3. Did we see these upsets coming? After their loss at Carolina last week, you had to figure the New Orleans Saints were nervous going into their game with the Kansas City Chiefs. But to watch the Saints blow a 24-6 lead at home and lose 27-24 in overtime was amazing. As it stands now, the Saints, who are 0-3, aren't going to make the playoffs. They may be out of contention by Week 7, when interim coach Joe Vitt's six-game suspension ends. No team starting 0-3 has made the playoffs since the 1998 Bills.
Defense has been a problem in all three games for the Saints. Jamaal Charles burned New Orleans' defense for 233 rushing yards. It's pretty clear the Saints don't have the pass-rushers or cornerbacks to work in the scheme of new coordinator Steve Spagnuolo. The equalizer usually is QB Drew Brees, but he's not on top of his game. He didn't put any points on the board during his final six drives, he threw an interception, he was sacked for a safety and the line didn't protect him the entire game. Now, the Saints are three games behind the Atlanta Falcons.
The biggest surprise is how poorly the 49ers played in a 24-13 loss to Minnesota. No one saw this coming. The 49ers couldn't stop the play-action pass. Vikings quarterback Christian Ponder completed 16 of 26 passes for 121 yards on throws of 10 yards or less, according to ESPN Stats & Information. But the Vikings' 33 rushing plays set up Ponder to complete nine of 13 passes on play-action.
We probably should have foreseen the Eagles' 27-6 loss to the Cardinals. The Eagles were 2-0 despite nine turnovers. Their offense has been playing with fire, and they got burned Sunday. The Eagles lost three fumbles, two by Michael Vick. The one at the end of the first half was a killer. Down 17-0, the Eagles were at the Cardinals' 1 with six seconds left, but Vick fumbled. Cardinals safety James Sanders picked up the ball and ran 93 yards for a score. Instead of trailing by 10, the Eagles were down by 24.
The Saints and Steelers were vulnerable to comebacks. The Eagles' turnovers finally caught up with them. The 49ers' loss was a complete surprise.
4. Sanu makes a splash: Robert Griffin III's home debut before Redskins fans was upstaged by -- of all people -- Cincinnati Bengals rookie wide receiver Mohamed Sanu. On the opening play of a wild, 38-31 Bengals victory, Sanu, who was on the field for only five plays in the Bengals' first two games, lined up at quarterback with starting quarterback Andy Dalton flanked out at receiver. Figuring the Bengals were trying a Wildcat running play, the Redskins' defense positioned itself for the run. Sanu, seeing wide receiver A.J. Green in single coverage against Redskins safety Jeromy Miles, lofted a 73-yard touchdown pass that sailed more than 50 yards in the air.
"Mohamed had a perfect passer rating and he could not have put it any better," Dalton said.
In reality, the credit should go to Bengals offensive coordinator Jay Gruden, who called an incredible game.

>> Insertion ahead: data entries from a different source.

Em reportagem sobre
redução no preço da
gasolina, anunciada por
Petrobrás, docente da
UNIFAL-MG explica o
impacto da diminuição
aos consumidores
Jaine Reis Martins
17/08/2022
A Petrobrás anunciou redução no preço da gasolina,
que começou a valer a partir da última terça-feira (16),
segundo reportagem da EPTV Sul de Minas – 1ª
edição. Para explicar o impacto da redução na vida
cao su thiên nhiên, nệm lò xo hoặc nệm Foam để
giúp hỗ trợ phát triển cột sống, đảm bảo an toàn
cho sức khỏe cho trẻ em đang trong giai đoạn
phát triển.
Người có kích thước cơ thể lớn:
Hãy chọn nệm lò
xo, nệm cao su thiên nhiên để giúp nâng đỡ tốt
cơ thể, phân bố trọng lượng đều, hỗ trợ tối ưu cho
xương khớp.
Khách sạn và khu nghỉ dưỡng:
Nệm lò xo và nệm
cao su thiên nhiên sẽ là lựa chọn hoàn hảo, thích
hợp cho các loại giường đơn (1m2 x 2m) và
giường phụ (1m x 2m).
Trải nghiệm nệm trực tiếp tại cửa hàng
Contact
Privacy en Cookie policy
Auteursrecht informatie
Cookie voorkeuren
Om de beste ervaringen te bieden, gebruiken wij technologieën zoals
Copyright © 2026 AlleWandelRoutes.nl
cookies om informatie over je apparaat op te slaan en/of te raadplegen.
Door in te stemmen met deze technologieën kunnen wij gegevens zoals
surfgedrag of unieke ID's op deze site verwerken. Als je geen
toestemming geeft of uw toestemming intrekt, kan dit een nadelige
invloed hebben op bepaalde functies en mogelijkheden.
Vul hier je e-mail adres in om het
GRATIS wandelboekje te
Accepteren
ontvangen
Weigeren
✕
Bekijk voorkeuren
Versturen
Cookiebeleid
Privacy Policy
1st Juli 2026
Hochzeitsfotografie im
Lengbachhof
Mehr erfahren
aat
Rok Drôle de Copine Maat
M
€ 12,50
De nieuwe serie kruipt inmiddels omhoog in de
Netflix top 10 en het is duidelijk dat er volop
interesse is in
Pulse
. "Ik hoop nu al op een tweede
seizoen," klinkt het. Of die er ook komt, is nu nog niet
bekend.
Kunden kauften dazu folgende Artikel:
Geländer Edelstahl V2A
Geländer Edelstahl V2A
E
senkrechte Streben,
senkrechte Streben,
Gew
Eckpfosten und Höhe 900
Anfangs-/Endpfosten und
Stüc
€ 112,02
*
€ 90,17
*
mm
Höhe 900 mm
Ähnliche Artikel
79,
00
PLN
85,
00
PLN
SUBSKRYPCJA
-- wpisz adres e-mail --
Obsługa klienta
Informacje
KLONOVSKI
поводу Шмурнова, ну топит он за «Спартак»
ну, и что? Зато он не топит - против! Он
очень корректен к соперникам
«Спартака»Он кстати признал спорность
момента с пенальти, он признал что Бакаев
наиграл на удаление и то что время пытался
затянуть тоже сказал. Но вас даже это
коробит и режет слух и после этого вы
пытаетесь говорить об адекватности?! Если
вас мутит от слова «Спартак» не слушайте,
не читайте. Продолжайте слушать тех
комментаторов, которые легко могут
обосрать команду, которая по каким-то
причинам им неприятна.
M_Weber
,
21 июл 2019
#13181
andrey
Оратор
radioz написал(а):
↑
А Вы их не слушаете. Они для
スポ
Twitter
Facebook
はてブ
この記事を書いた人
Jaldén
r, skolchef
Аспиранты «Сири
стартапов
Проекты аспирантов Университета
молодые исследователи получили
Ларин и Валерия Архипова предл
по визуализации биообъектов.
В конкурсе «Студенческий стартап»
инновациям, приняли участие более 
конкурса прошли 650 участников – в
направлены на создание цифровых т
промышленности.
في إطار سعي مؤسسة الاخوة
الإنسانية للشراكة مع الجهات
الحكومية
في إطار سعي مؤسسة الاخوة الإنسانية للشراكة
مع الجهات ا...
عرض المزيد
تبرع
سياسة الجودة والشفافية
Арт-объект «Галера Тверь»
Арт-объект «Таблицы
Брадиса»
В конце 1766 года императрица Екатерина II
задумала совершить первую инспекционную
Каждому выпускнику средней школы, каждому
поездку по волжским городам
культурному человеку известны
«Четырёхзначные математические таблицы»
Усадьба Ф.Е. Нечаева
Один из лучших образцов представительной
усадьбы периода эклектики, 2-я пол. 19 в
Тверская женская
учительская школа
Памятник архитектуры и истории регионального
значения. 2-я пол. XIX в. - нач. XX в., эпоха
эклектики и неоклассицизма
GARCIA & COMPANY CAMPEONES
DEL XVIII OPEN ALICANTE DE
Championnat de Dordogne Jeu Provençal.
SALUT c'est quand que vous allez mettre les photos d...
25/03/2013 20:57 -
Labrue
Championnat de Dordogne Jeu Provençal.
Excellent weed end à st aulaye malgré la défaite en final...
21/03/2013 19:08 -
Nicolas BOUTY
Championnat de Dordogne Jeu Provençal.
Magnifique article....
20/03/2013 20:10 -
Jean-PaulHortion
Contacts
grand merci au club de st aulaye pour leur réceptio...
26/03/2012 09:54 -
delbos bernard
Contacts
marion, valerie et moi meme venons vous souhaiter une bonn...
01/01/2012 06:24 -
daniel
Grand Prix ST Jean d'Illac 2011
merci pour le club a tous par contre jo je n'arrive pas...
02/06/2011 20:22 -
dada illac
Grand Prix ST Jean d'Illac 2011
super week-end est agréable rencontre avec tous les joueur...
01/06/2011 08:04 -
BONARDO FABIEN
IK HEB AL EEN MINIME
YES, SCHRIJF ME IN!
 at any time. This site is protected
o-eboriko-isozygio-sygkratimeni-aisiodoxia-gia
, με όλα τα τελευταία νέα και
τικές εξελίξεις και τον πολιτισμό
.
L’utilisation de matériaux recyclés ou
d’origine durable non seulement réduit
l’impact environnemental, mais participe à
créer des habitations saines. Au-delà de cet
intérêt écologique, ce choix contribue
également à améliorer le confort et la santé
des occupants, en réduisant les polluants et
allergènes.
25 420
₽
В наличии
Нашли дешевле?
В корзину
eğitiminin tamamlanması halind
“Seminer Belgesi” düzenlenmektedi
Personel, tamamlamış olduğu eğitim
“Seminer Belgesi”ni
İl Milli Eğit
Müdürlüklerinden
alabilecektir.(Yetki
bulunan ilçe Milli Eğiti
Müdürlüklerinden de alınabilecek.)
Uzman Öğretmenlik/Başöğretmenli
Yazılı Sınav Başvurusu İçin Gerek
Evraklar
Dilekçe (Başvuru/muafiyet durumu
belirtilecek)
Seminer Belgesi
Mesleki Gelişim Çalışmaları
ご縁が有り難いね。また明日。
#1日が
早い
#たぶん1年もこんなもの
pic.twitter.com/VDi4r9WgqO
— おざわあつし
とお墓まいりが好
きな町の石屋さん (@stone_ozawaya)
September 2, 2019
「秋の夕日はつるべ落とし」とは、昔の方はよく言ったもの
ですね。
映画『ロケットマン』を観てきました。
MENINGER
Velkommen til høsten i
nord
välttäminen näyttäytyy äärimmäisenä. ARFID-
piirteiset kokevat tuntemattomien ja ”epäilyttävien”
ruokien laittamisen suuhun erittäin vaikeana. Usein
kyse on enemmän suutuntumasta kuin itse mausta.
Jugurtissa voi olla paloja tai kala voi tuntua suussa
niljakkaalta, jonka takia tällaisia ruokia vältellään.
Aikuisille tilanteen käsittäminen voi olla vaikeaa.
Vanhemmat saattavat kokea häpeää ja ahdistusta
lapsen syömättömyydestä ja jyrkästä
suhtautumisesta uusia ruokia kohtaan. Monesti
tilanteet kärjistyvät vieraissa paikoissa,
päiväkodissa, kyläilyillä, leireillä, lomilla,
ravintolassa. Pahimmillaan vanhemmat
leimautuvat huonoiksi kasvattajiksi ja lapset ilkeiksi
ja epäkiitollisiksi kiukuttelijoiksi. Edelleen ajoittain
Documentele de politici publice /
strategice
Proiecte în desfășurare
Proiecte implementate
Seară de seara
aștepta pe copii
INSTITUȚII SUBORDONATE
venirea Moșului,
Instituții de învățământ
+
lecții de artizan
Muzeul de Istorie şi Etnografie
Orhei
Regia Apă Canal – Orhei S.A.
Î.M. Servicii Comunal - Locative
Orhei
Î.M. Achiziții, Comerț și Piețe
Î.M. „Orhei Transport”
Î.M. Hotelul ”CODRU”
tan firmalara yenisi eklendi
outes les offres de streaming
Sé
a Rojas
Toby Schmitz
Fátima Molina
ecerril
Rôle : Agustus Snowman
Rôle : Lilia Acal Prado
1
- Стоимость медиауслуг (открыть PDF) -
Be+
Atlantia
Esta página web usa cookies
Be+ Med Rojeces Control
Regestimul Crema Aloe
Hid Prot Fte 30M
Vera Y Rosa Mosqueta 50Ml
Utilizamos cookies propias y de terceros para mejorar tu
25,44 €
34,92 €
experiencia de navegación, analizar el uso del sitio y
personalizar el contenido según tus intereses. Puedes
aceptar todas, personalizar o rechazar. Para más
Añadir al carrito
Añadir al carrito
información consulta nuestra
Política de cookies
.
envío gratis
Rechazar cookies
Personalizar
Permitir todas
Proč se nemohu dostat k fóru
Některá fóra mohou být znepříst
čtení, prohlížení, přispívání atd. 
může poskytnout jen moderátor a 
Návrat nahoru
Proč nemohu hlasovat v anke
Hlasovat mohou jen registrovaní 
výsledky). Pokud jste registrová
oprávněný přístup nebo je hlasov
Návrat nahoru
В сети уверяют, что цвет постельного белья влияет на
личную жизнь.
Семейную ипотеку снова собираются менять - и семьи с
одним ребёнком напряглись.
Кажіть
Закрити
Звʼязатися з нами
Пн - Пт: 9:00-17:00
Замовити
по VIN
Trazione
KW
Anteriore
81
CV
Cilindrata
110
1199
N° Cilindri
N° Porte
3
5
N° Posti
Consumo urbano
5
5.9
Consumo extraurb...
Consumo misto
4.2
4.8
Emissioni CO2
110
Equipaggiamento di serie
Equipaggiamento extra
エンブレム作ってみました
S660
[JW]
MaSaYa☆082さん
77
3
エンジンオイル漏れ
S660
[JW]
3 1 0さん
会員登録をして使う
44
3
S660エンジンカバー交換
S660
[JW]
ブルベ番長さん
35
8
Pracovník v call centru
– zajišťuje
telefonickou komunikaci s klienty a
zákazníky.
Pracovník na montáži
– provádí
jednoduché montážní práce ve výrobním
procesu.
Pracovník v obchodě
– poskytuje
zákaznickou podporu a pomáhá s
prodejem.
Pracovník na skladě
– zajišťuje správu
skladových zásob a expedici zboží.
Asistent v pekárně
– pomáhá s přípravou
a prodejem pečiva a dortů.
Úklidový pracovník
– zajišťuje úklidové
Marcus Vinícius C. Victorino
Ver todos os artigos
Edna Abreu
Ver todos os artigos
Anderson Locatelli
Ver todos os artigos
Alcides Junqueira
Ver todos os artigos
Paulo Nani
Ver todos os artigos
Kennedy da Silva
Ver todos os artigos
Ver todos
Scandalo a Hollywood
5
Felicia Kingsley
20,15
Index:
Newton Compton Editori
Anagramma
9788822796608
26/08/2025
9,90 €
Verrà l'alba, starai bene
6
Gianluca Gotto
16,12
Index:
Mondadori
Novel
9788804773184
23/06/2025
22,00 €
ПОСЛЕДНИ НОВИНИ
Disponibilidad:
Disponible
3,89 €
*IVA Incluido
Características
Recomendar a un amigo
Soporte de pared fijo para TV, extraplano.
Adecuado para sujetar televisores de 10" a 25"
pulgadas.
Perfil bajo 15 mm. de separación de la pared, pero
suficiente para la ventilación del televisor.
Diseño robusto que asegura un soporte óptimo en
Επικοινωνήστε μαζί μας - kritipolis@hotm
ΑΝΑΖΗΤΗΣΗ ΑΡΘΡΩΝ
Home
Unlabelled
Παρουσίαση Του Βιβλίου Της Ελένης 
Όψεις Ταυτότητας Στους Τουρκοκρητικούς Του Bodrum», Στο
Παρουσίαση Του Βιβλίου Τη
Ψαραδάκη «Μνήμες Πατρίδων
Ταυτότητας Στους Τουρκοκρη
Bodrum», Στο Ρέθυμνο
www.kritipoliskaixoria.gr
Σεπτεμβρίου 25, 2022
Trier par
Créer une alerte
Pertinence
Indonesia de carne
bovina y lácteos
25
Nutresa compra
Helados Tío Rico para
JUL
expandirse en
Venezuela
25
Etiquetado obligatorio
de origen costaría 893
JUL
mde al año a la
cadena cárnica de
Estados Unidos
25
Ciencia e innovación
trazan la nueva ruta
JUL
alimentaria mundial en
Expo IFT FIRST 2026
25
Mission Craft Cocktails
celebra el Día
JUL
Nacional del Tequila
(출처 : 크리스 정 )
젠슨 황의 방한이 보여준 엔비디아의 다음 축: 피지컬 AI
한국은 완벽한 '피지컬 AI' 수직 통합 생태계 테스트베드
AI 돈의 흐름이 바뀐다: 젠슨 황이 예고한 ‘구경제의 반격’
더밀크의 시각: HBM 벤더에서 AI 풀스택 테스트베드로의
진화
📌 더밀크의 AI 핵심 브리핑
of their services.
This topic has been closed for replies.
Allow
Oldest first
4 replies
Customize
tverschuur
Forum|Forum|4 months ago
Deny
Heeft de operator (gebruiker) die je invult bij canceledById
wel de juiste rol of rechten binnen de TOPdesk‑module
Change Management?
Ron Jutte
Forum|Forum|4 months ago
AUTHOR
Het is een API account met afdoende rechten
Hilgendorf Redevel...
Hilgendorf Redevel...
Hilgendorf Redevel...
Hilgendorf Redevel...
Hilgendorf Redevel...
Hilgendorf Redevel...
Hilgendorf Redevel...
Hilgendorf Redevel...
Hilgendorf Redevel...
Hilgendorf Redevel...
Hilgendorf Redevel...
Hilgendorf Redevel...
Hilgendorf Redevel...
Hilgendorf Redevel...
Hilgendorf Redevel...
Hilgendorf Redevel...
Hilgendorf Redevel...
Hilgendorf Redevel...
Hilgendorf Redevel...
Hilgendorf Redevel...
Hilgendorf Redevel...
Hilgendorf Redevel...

For what he has done developing Dalton and a young receiving corps in Cincinnati, Congress should launch an investigation if Gruden doesn't get a head-coaching job next year. The guy is brilliant. Gruden's unit put up 478 yards and 38 points. Overall, the Bengals had seven plays of 22 yards or more Sunday. In the past two weeks, the Bengals have had five touchdowns of 40 yards or more. Dalton proved he was special last season in helping the Bengals make the playoffs as a wild-card team, but he wasn't known for having a particularly strong arm. This year, he's averaging 9.1 yards an attempt and 13.3 yards a completion.
Before the season, head coach Marvin Lewis talked about "chunk" plays. The Bengals are getting big chunks. They now have three pass-catchers averaging more than 17.3 yards a completion.
"Everyone was saying, 'Who is your second receiver?'" Lewis said. "I kept saying we have four of them, and they are really good."
Everyone knows Green is a young superstar. He had nine catches for 183 yards and a touchdown against the Redskins. But Gruden and Dalton got the rest of the young group involved. Starter Armon Binns had three catches for 63 yards and a touchdown. Tiny slot receiver Andrew Hawkins had two catches for 66 yards and a touchdown. Tight ends Jermaine Gresham and Orson Charles combined for six catches, 89 yards and a touchdown.
Dalton was sensational. He completed 19 of 27 passes for 328 yards and three touchdowns, giving him a 132.9 quarterback rating and giving Gruden a perfect coaching rating. This is an exciting team.
5. Welcome to Sanchez Island: With the possibility Revis could be done for the season with a serious knee injury, the fate of the New York Jets falls on Mark Sanchez, who was brutal at times during the Jets' 23-20 overtime victory over the Miami Dolphins. Sanchez threw two interceptions and had numerous bad throws. Somehow, though, Sanchez did enough to get the team a win. For that, he draws the respect of his teammates.
"He's tough as nails," wide receiver Jeremy Kerley said. "That's why we respect him. He finds a way to get us going. He's always saying, 'Come on, guys.' He's a down-the-stretch guy. He gets us down the stretch."
Understand, there is no quarterback battle in New York. Tim Tebow is the backup because his throwing skills aren't consistent. But Sanchez has to fight through criticism about his bad stretches. He completed 21 of 45 passes for 306 yards and came back several times from deficits to get the Jets to 2-1. Sanchez is in a tough spot. Tight end Dustin Keller has been hurt. Other than Santonio Holmes, the Jets are understaffed at wide receiver. The running game gave him 88 yards and a 2.7-yard average.
Although Holmes had nine catches for 147 yards, Sanchez completed only four other passes to wide receivers. And Holmes is widely known as a selfish player. Former Jets teammate LaDainian Tomlinson said over the weekend on television that he doesn't expect Holmes to change. Sanchez was thankful for Holmes' contributions Sunday.
"Say what you what about him. He played his absolute ass off," Sanchez said of Holmes.
One of the early stars of the season has been Bears cornerback Tim Jennings. He has four interceptions in three games. The Rams' addition of cornerback Cortland Finnegan has also been a plus. He has three interceptions and has given the Rams' secondary a nasty attitude. Jake Locker had a career game for the Titans in their victory over the Lions. He threw for 378 yards. "I think he's everything we thought he would be made some great throws he should get better every game," Titans coach Mike Munchak said. What was encouraging was how well the second-year quarterbacks played. Locker, Ponder and Gabbert all did well. At one point of Sunday's victory over the Colts, the Jags had three players -- running backs Greg Jones and Montell Owens and tackle Eugene Monroe -- out with concussions. Jones was able to return. With two starting cornerbacks down with injuries, the Raiders used safety Michael Huff as a starting cornerback. The Redskins added a new wrinkle to their offense in the second half. They had quarterback Robert Griffin III doing pitchouts to wide receiver Brandon Banks. Even though the Jets cut linebacker Bryan Thomas to open a roster space, expect him to be re-signed in the next day or two. His contract is guaranteed and he didn't lose any money. With victories Sunday, Matt Cassel of the Chiefs and Matt Schaub of the Texans now have winning records as career starters. That brings the league total to 17. Had Alex Smith won, he would have made it 18.